Juhuriyah (41) – Panner

Pariyah has been working in ASGM since elementary school, following her parents profession in mining. “Back then my job was to dig the soil using tools such as handspike and hammer. But since few years ago, I did not dig the soil anymore, I only clean the ores and then I sell it to people who own the processing machine to further process the ores to gold,” Pariyah explained. Normally Pariyah would sell one gram gold per week. She said she enjoys this work since it does not require any capital.  In her spare time, she also plants corn at the field near her house to complement her income. “From corn plantation, I could get consistent income since there are twice harvesting season in a year. It is very predictable”, she added. However, Pariyah mentioned that she never had access to financial capital, and she had never join any cooperative.

Siti Husain (42), Owner of Processing Machine

Siti Husain has been working in small scale mining activities since young as a panner, but only when she married with her current husband who owns processing machine that she had more access to financial capital from third party.  She is aware of the function of cooperative but she expressed her fear of conflict should there be a cooperative established within miners group. “We usually get capital from the owner of gold shop. I am afraid there will be conflict with the shop owner when the miners try to establish cooperative to be more self-sustain,” she explained. She repeats the key message that the most important thing for the miners to survive are the licensing first or formalization.

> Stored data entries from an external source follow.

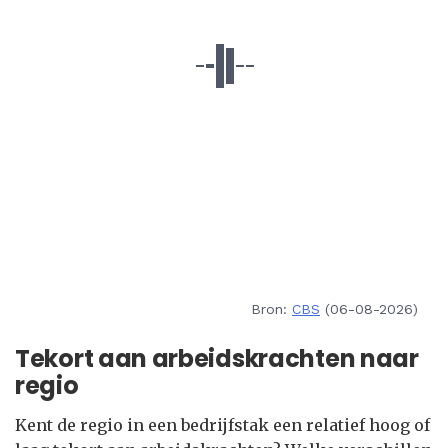
Bron:
CBS
(06-08-2026)
Tekort aan arbeidskrachten naar
regio
Kent de regio in een bedrijfstak een relatief hoog of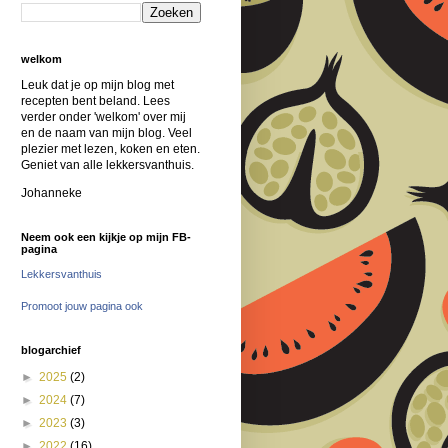
welkom
Leuk dat je op mijn blog met
recepten bent beland. Lees
verder onder 'welkom' over mij
en de naam van mijn blog. Veel
plezier met lezen, koken en eten.
Geniet van alle lekkersvanthuis.
Johanneke
Neem ook een kijkje op mijn FB-
pagina
Lekkersvanthuis
Promoot jouw pagina ook
blogarchief
►
2025
(2)
►
2024
(7)
►
2023
(3)
►
2022
(16)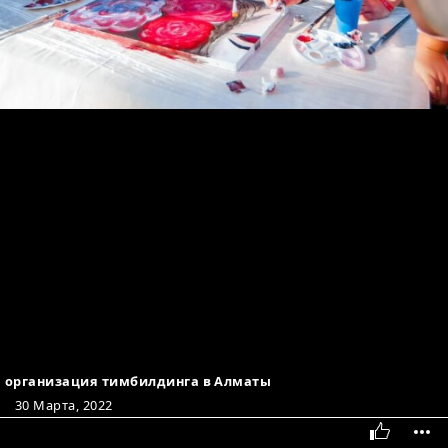
организация тимбилдинга в Алматы
30 Марта, 2022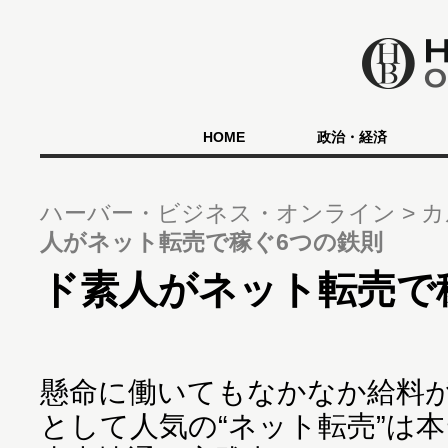
HOME
政治・経済
ハーバー・ビジネス・オンライン
カ
人がネット転売で稼ぐ6つの鉄則
ド素人がネット転売で
懸命に働いてもなかなか給料
として人気の“ネット転売”は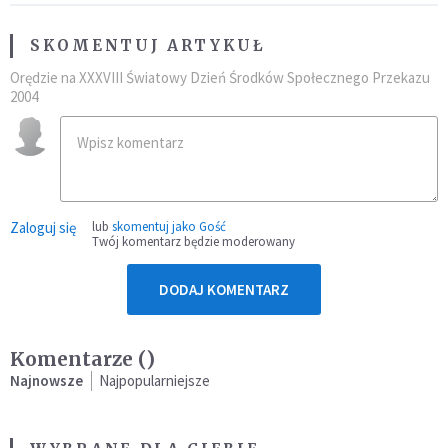
SKOMENTUJ ARTYKUŁ
Orędzie na XXXVIII Światowy Dzień Środków Społecznego Przekazu
2004
Zaloguj się
lub
skomentuj jako Gość
Twój komentarz będzie moderowany
DODAJ KOMENTARZ
Komentarze (
)
Najnowsze
Najpopularniejsze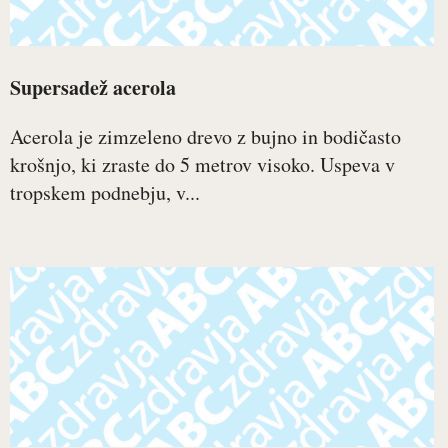
Supersadež acerola
Acerola je zimzeleno drevo z bujno in bodičasto
krošnjo, ki zraste do 5 metrov visoko. Uspeva v
tropskem podnebju, v...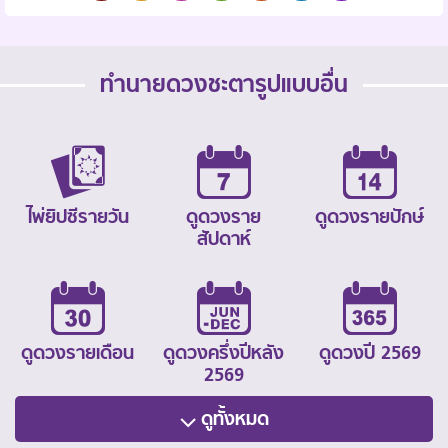
ทำนายดวงชะตารูปแบบอื่น
ไพ่ยิปซีรายวัน
ดูดวงราย
ดูดวงรายปักษ์
สัปดาห์
ดูดวงรายเดือน
ดูดวงครึ่งปีหลัง
ดูดวงปี 2569
2569
ดูทั้งหมด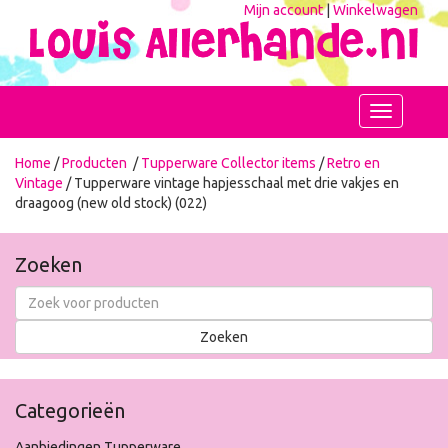
Mijn account
|
Winkelwagen
Toggle
navigation
Home
/
Producten
/
Tupperware Collector items
/
Retro en
Vintage
/ Tupperware vintage hapjesschaal met drie vakjes en
draagoog (new old stock) (022)
Zoeken
Categorieën
Aanbiedingen Tupperware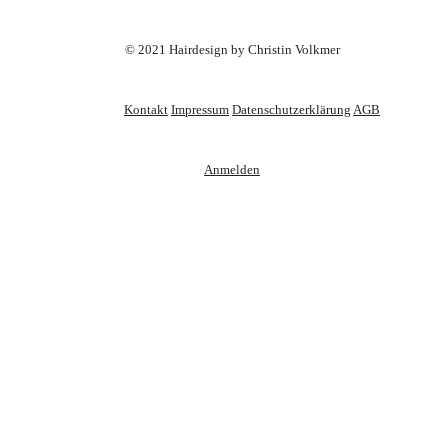
© 2021 Hairdesign by Christin Volkmer
Kontakt
Impressum
Datenschutzerklärung
AGB
Anmelden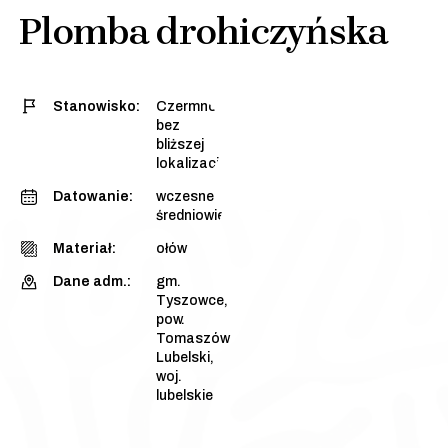
Plomba drohiczyńska
Stanowisko:
Czermno,
bez
bliższej
lokalizacji
Datowanie:
wczesne
średniowiecze
Materiał:
ołów
Dane adm.:
gm.
Tyszowce,
pow.
Tomaszów
Lubelski,
woj.
lubelskie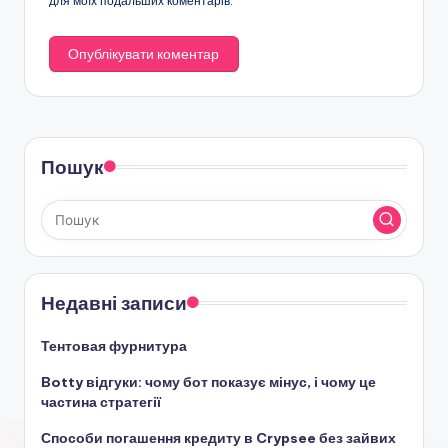
для моїх подальших коментарів.
Пошук
Недавні записи
Тентовая фурнитура
Botty відгуки: чому бот показує мінус, і чому це
частина стратегії
Способи погашення кредиту в Crypsee без зайвих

Rosida (36), Head of PKK and ‘Pendulang”

As head of women’s organization in the village (PKK), Horiyah mentioned that there are no programs yet concerning socialization on mercury. However, she explained that after this socialization event, she has become aware on the impacts of mercury to health and that the profession as ‘pendulang’ is the most vulnerable to mercury exposure. In terms of women’s access to information, there are special praying session for women in the village that could be used as well for socialization about mercury. “If we want to conduct socialization on mercury for women’s group in the village, the most important thing is to adjust it with their spare time. Normally it is in the morning between 9 – 12 pm when the children are at school,” she explained.

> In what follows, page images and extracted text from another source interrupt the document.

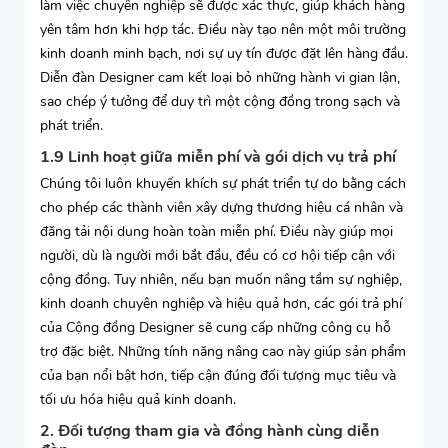
làm việc chuyên nghiệp sẽ được xác thực, giúp khách hàng
yên tâm hơn khi hợp tác. Điều này tạo nên một môi trường
kinh doanh minh bạch, nơi sự uy tín được đặt lên hàng đầu.
Diễn đàn Designer cam kết loại bỏ những hành vi gian lận,
sao chép ý tưởng để duy trì một cộng đồng trong sạch và
phát triển.
1.9 Linh hoạt giữa miễn phí và gói dịch vụ trả phí
Chúng tôi luôn khuyến khích sự phát triển tự do bằng cách
cho phép các thành viên xây dựng thương hiệu cá nhân và
đăng tải nội dung hoàn toàn miễn phí. Điều này giúp mọi
người, dù là người mới bắt đầu, đều có cơ hội tiếp cận với
cộng đồng. Tuy nhiên, nếu bạn muốn nâng tầm sự nghiệp,
kinh doanh chuyên nghiệp và hiệu quả hơn, các gói trả phí
của Cộng đồng Designer sẽ cung cấp những công cụ hỗ
trợ đặc biệt. Những tính năng nâng cao này giúp sản phẩm
của bạn nổi bật hơn, tiếp cận đúng đối tượng mục tiêu và
tối ưu hóa hiệu quả kinh doanh.
2. Đối tượng tham gia và đồng hành cùng diễn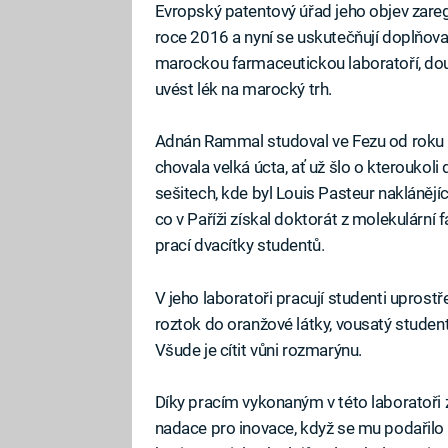
Evropský patentový úřad jeho objev zareg
roce 2016 a nyní se uskutečňují doplňova
marockou farmaceutickou laboratoří, dou
uvést lék na marocký trh.
Adnán Rammal studoval ve Fezu od roku 1
chovala velká úcta, ať už šlo o kteroukoli 
sešitech, kde byl Louis Pasteur nakláněj
co v Paříži získal doktorát z molekulární f
prací dvacítky studentů.
V jeho laboratoři pracují studenti uprost
roztok do oranžové látky, vousatý student
Všude je cítit vůni rozmarýnu.
Díky pracím vykonaným v této laboratoři
nadace pro inovace, když se mu podařilo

Marni Bekoni (42), Head of Village

Currently Marni is at her second round as Head of Village.She has been in the leadership position since 2012. She mentioned that almost all of the women in the village works as ‘pendulang’ whereas the men work as the miners who dig the soil and collecting ores. “There are 148 households here and almost all of them both women and men has been working as artisanal gold miners for 20 years now. Not to mention the miners that comes from outside the village,” she mentioned. She also explained that in the village, there are three households that have processing business. For organizing women’s group miners, she thinks that it would not be a problem since they already trusted her and she could demonstrate a good role model of women in leadership position in the village.  Last but not least, according to her, the most important thing for miners is to have formal permit / legalization since it will be the key important thing for further process. 

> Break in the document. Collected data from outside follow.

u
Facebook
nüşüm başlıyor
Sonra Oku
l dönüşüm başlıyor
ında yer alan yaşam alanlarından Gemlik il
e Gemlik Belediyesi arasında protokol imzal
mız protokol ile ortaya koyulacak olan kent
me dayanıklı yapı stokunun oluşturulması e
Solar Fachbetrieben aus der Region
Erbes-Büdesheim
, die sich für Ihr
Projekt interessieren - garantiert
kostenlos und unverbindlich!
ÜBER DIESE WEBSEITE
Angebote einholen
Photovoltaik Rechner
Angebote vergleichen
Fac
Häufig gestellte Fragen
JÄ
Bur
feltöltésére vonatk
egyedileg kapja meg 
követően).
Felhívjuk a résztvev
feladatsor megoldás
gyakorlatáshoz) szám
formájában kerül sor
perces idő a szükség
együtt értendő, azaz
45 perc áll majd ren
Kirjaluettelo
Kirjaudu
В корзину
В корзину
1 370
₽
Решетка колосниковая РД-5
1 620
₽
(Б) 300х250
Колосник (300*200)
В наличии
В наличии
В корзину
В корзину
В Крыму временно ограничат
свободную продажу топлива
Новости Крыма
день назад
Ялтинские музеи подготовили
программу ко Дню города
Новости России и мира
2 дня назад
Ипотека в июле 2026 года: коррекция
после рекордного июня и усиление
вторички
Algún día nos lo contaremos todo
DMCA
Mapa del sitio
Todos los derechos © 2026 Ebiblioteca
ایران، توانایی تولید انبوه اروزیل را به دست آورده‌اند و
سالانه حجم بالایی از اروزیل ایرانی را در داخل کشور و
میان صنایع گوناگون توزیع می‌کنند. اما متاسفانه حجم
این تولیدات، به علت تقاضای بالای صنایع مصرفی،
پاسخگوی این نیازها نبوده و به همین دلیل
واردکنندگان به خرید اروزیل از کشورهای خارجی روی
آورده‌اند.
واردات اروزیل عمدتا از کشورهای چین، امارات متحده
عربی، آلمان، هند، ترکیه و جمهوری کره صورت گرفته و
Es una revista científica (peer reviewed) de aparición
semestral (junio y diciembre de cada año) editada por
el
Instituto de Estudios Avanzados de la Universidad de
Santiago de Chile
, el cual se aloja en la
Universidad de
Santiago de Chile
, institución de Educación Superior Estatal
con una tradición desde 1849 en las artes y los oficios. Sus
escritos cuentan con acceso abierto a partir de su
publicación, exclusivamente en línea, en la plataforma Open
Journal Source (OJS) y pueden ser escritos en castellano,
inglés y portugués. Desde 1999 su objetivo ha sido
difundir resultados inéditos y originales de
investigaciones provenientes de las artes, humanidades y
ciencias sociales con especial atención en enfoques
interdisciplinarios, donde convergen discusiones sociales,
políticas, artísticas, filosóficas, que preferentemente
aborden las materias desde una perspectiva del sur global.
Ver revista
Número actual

Riri (27), Puskesmas (Sub-District Health Facility) Staff

Puskesmas has socialization on health issue to community, but very limited resources about mercury. According to her, she had seen an information board near the river in the area that mentioned the danger of mercury. “Most of the women’s patient from mining area that came to Puskesmas had complaints about skin rush especially in the genital area and lower feet. That might be the symptoms of mercury? I don’t know for sure,”, she explained.